Today, we are free of slavery and Jim Crow segregation, but not of the profound inequity that is the legacy of centuries of discrimination. The wealth gap between Black and white Americans—already a chasm—has expanded since the Great Recession. According to Pew Research, in 2013, the median net worth of households headed by whites was roughly 13 times that of Black households ($144,200 compared with $11,200).

Once again, African-Americans are embracing technology and sharing their homes, this time in the furtherance of economic opportunity and equality. The number of Airbnb guests grew 78 percent year-over-year in the 30 New York City ZIP codes with the largest percentage of Black residents, pumping $43 million into the pockets of hosts in these neighborhoods.

And yet, once again, the government is threatening to stifle an innovative source of supplemental income and community empowerment. Like Black folks are known to say, “Once we master the game, they change the rules.”

Is the fight over Airbnb on the same plane as the Underground Railroad or the Civil Rights Movement? Of course not. But just as technology enabled abolition in the antebellum South and TV and radio were central to the struggle for civil rights, political, social and economic empowerment, so the information superhighway is leading many to realize some measure of economic stability, security and liberty.

Home sharing not only puts money in the pockets of families in need but also stimulates the local economies of communities of color and helps us achieve understanding and harmony across peoples and cultures. When we open our homes to each other, we open our minds and hearts to new worlds, new possibilities, new friendships, new traditions, new perspectives and new ideas. We break down the barriers that have accumulated over time and space and experience each other as fellow human beings, not as “them.”

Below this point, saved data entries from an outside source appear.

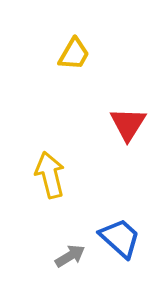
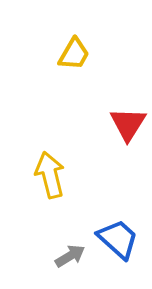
blue trapezoid: moved 2 px left, 1 px down
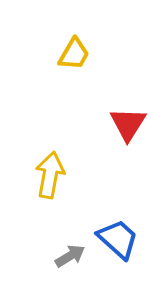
yellow arrow: rotated 24 degrees clockwise
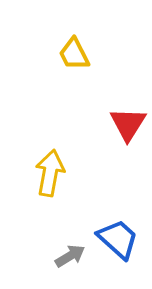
yellow trapezoid: rotated 123 degrees clockwise
yellow arrow: moved 2 px up
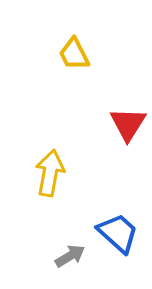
blue trapezoid: moved 6 px up
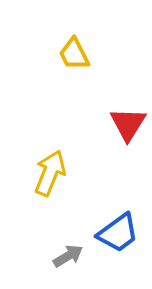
yellow arrow: rotated 12 degrees clockwise
blue trapezoid: rotated 102 degrees clockwise
gray arrow: moved 2 px left
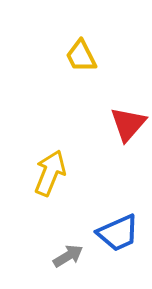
yellow trapezoid: moved 7 px right, 2 px down
red triangle: rotated 9 degrees clockwise
blue trapezoid: rotated 12 degrees clockwise
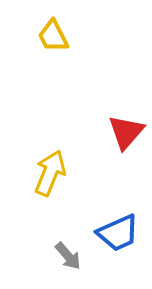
yellow trapezoid: moved 28 px left, 20 px up
red triangle: moved 2 px left, 8 px down
gray arrow: rotated 80 degrees clockwise
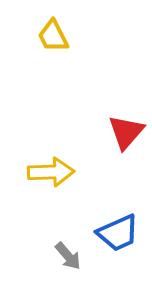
yellow arrow: moved 1 px right, 1 px up; rotated 66 degrees clockwise
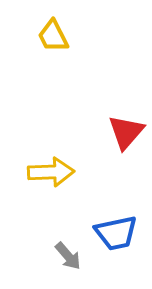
blue trapezoid: moved 2 px left; rotated 12 degrees clockwise
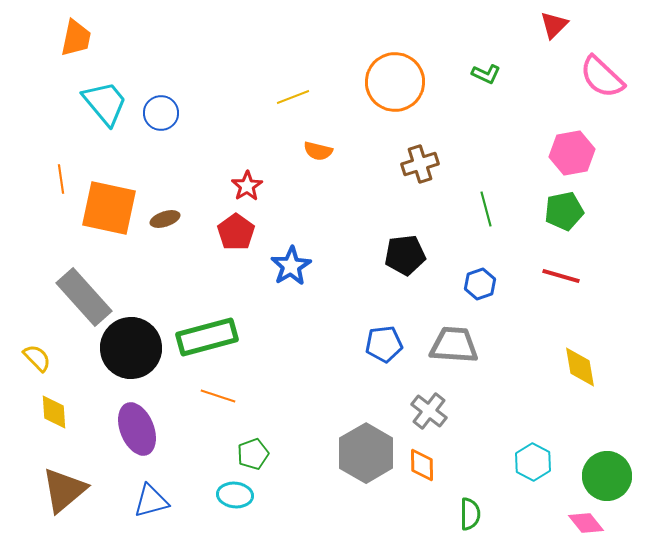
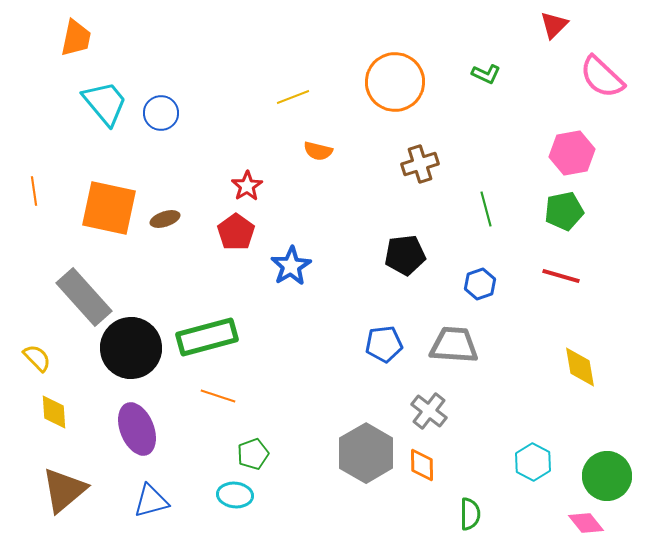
orange line at (61, 179): moved 27 px left, 12 px down
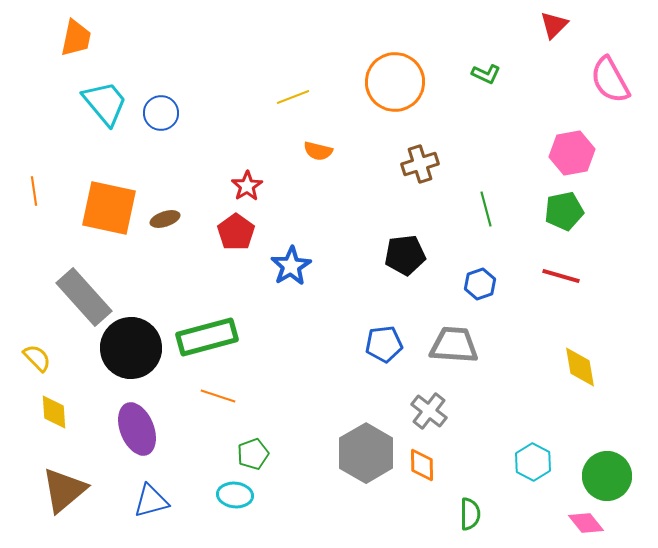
pink semicircle at (602, 77): moved 8 px right, 3 px down; rotated 18 degrees clockwise
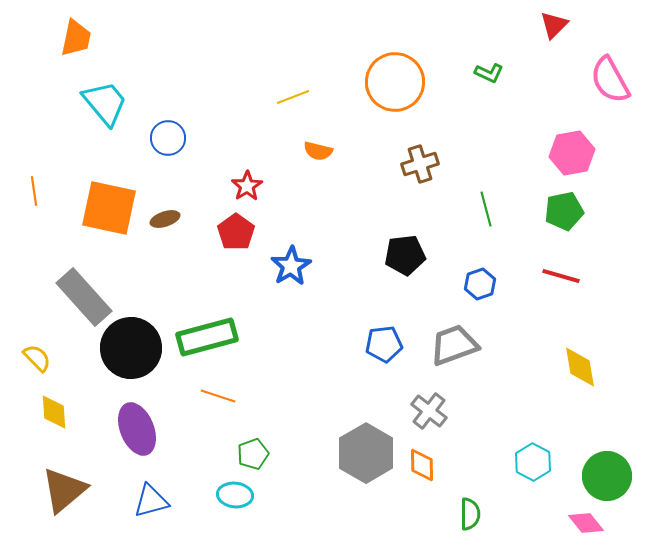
green L-shape at (486, 74): moved 3 px right, 1 px up
blue circle at (161, 113): moved 7 px right, 25 px down
gray trapezoid at (454, 345): rotated 24 degrees counterclockwise
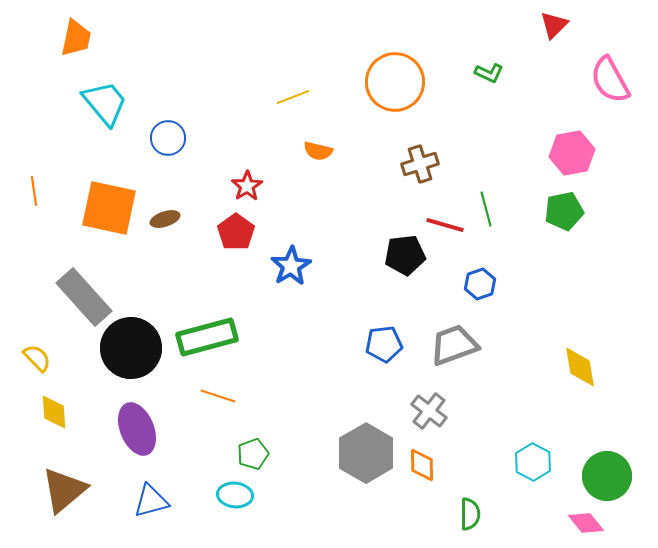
red line at (561, 276): moved 116 px left, 51 px up
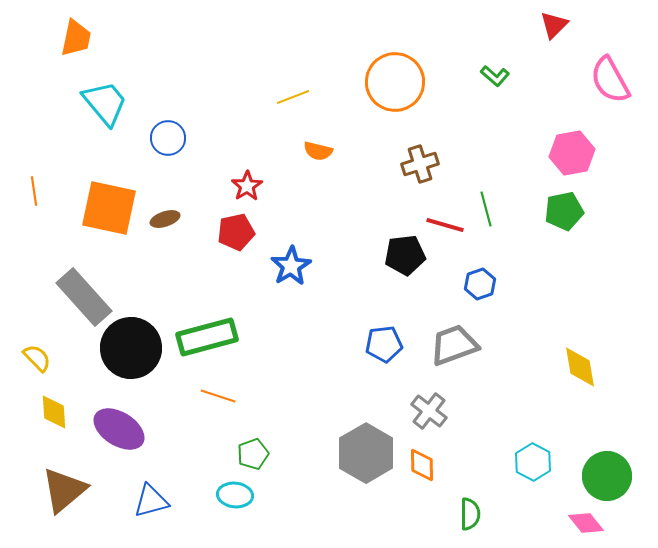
green L-shape at (489, 73): moved 6 px right, 3 px down; rotated 16 degrees clockwise
red pentagon at (236, 232): rotated 24 degrees clockwise
purple ellipse at (137, 429): moved 18 px left; rotated 36 degrees counterclockwise
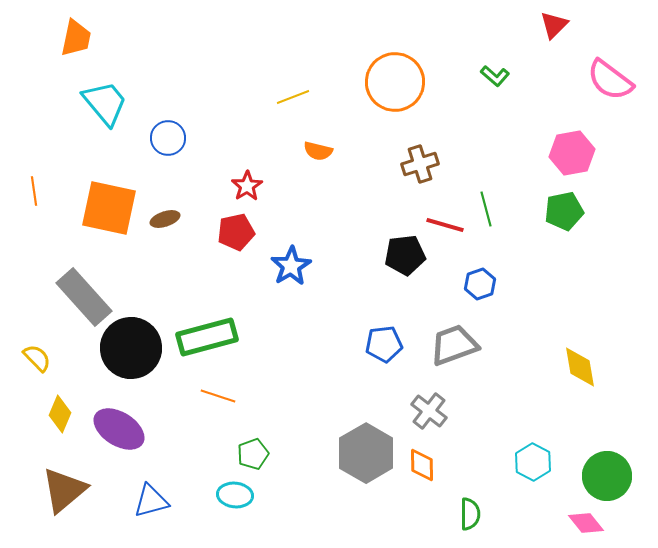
pink semicircle at (610, 80): rotated 24 degrees counterclockwise
yellow diamond at (54, 412): moved 6 px right, 2 px down; rotated 27 degrees clockwise
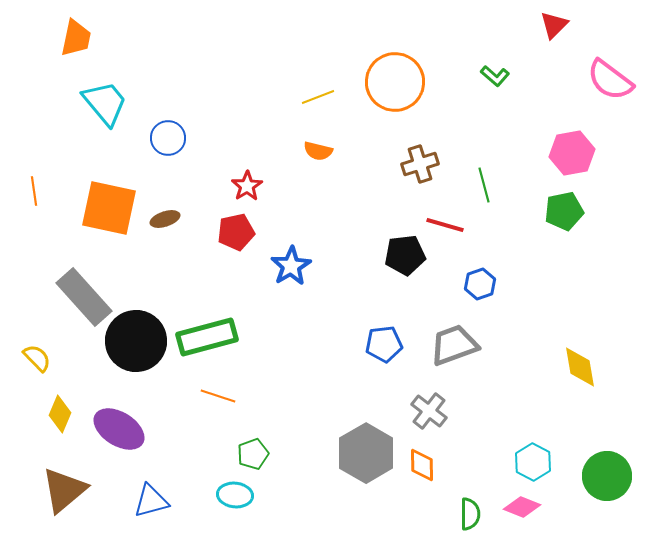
yellow line at (293, 97): moved 25 px right
green line at (486, 209): moved 2 px left, 24 px up
black circle at (131, 348): moved 5 px right, 7 px up
pink diamond at (586, 523): moved 64 px left, 16 px up; rotated 30 degrees counterclockwise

As the calendar turns to December, the season of Advent and Christmas will light up windows in New York City, the Northeast and across America. The message is simple, but profound: There is room in this inn, shelter for the frigid, food for the hungry, a human touch for the weary. The ancient art of home sharing is being transformed by new technology. Now is the time to embrace this innovation, not snuff out the candle for the next generation of trailblazers, dreamers and activists.

Minister Foy is the Northeast regional director of the National Action Network.